BEGIN TEXT

Then there was Planet Tabloid. A weekly five-minute drama that me and Alan wrote and recorded, featuring an old school hard-bitten editor (me) and a puppyish modern chap (him) who thought calling lesbians “pipe smokers” was wrong. We put a load of work into it but no-one listened to that either. We are open to being commissioned again. Then again, satirising the football press is impossible now. They do that with their own existence.

Over more recent years we’ve begun to look at football media and the people who work in it. This led me and Alan to come up the PFM concept. Neither of us can remember exactly how or when, but it was definitely something to do with Tim Sherwood and Jamie Redknapp. PFM has now become a by-word for…well…a Proper Football Man. We all know who that is and what it means. You don’t hear as many people in the media saying ‘Proper Football Man’ any more. Maybe that’s a small win.

We’ve evolved over the years as we’ve got older and wiser and that’s probably been a key to success. Sarah has been editor for about 16 years now and part of the success of the website is down to her ability to spot writers and contributors who can each bring a different flavour to the F365 dinner, but who will fit in with our vibe and attitude.

Also, her ability to correct grammar has bailed me and I’m sure many others out of many a faux pas. She’s so loyal, down-to-earth and you couldn’t wish for a better editor. Football media is an industry which is full of ego-fuelled people who like shouting more than listening. Sarah stands against all that. Proper, is the word. Can’t half bloody drink, an’ all.

It should also not go unsaid that for many years as a woman in football media she suffered incredible abuse from sexist bigots. It’s not as bad these days but my god, the horrible things people have written over the years. Just as well they make them tough in Huddersfield, eh.

Not once in 17 years have I ever been asked to write piece about anything. My brief from Steve in November 2000 was to simply write whatever I wanted to write: to do my thing. And over 2000 pieces later, that’s still not changed. To have that sort of freedom is amazing and I feel very lucky, really.

END TEXT
BEGIN EXCERPTED DATA

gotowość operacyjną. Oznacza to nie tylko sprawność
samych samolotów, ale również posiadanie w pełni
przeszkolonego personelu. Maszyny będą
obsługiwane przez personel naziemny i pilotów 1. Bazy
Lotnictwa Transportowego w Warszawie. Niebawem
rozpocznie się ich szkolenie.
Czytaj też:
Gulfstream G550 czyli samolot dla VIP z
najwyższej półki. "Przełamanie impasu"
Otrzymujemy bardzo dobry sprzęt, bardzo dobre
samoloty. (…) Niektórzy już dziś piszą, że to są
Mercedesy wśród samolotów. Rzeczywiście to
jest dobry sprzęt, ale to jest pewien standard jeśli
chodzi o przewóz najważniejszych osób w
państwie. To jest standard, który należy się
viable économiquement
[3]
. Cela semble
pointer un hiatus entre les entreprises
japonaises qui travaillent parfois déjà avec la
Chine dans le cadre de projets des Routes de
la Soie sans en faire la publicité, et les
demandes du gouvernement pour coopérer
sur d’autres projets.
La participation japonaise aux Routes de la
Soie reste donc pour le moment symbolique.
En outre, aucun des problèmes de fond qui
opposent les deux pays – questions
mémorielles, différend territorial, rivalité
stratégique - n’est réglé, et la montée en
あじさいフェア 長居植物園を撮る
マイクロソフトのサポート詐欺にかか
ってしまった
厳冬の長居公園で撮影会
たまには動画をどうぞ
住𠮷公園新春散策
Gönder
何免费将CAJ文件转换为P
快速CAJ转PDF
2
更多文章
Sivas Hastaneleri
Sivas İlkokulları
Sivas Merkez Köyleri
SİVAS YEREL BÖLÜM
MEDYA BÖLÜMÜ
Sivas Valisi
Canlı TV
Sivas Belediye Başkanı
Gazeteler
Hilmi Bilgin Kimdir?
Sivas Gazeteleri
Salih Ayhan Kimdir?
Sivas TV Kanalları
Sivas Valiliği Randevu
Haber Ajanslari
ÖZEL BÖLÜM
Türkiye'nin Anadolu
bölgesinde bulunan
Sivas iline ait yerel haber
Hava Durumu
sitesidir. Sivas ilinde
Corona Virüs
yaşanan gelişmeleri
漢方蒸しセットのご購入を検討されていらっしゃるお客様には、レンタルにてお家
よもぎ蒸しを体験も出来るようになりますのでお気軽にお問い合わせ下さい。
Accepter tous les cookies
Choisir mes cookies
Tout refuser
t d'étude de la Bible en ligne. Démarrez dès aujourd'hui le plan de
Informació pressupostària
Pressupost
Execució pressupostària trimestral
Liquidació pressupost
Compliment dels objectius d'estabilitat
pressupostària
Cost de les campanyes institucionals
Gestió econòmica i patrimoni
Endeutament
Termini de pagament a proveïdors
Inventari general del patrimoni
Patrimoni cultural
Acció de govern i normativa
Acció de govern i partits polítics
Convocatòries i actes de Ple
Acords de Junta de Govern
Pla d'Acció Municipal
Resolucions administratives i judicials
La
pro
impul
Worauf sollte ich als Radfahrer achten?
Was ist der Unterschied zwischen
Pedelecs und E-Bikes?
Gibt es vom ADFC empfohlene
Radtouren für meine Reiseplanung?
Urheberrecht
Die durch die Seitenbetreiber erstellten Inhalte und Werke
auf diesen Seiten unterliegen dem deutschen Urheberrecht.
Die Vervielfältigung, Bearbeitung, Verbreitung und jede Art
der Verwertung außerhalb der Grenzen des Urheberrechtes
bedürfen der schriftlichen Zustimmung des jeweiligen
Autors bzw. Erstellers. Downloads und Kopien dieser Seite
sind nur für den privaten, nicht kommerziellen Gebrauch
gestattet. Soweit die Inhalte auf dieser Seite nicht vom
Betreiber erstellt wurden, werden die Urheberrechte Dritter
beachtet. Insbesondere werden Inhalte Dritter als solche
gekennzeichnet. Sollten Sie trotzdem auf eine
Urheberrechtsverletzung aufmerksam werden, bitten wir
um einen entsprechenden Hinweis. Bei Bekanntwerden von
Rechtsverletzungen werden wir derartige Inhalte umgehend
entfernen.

END EXCERPTED DATA

■ WHAT TO DO: Extend the account of writing for F365, picking up after its last sentence. The rows play no part in this exercise.

■ RESPONSE:
Not once in 17 years have I missed a deadline. Not even while on an Amtrak train that had broken down outside of Reno for 24 hours during the 2004 Euros. I stood in the heat of the Nevada desert, phone in hand, getting some sort of signal, calling an AOL dial-up at an exorbitant expense, connected my laptop to it and eventually, at a cost that far exceeded what I was paid to write it, managed to email Sarah the piece. It occurs to me now, that is illustrative of the loyalty and teamwork that we’ve all always had.


Style Guru?
It’s just a plain fact that everyone who has ever worked for F365 is a beautiful, physically impressive human, who is an incredible lover with an almost insatiable libido and a highly stylised fashion sense that turns heads in every street. We can’t help it. It’s almost a curse.


What The People Say
F365 is a bookmark in many people’s life. It’s that thing you read on your lunch hour. It’s what you read when you’re pretending to work. We’ve been in people’s lives for so long that many got in touch to tell us about it and to say nice things:

– It’s the first and last website I look at every day and have done for more than 10 years. Fantastic combination of news, articles and interest pieces from excellent journalists who don’t follow the norm. Love it, with thanks!

– I’ve been reading for around 19 years, and writing to the mailbox with varying degrees of frequency for 17 years – the site feels like a community for the football fans who wanted more than the traditional papers offered. It’s a neat trick as I suspect you’re bigger than we think

– I’ve been a regular since 2001ish and remember Citeh ManYoo, Not The World Cup but mainly Rock and Roll Football musings!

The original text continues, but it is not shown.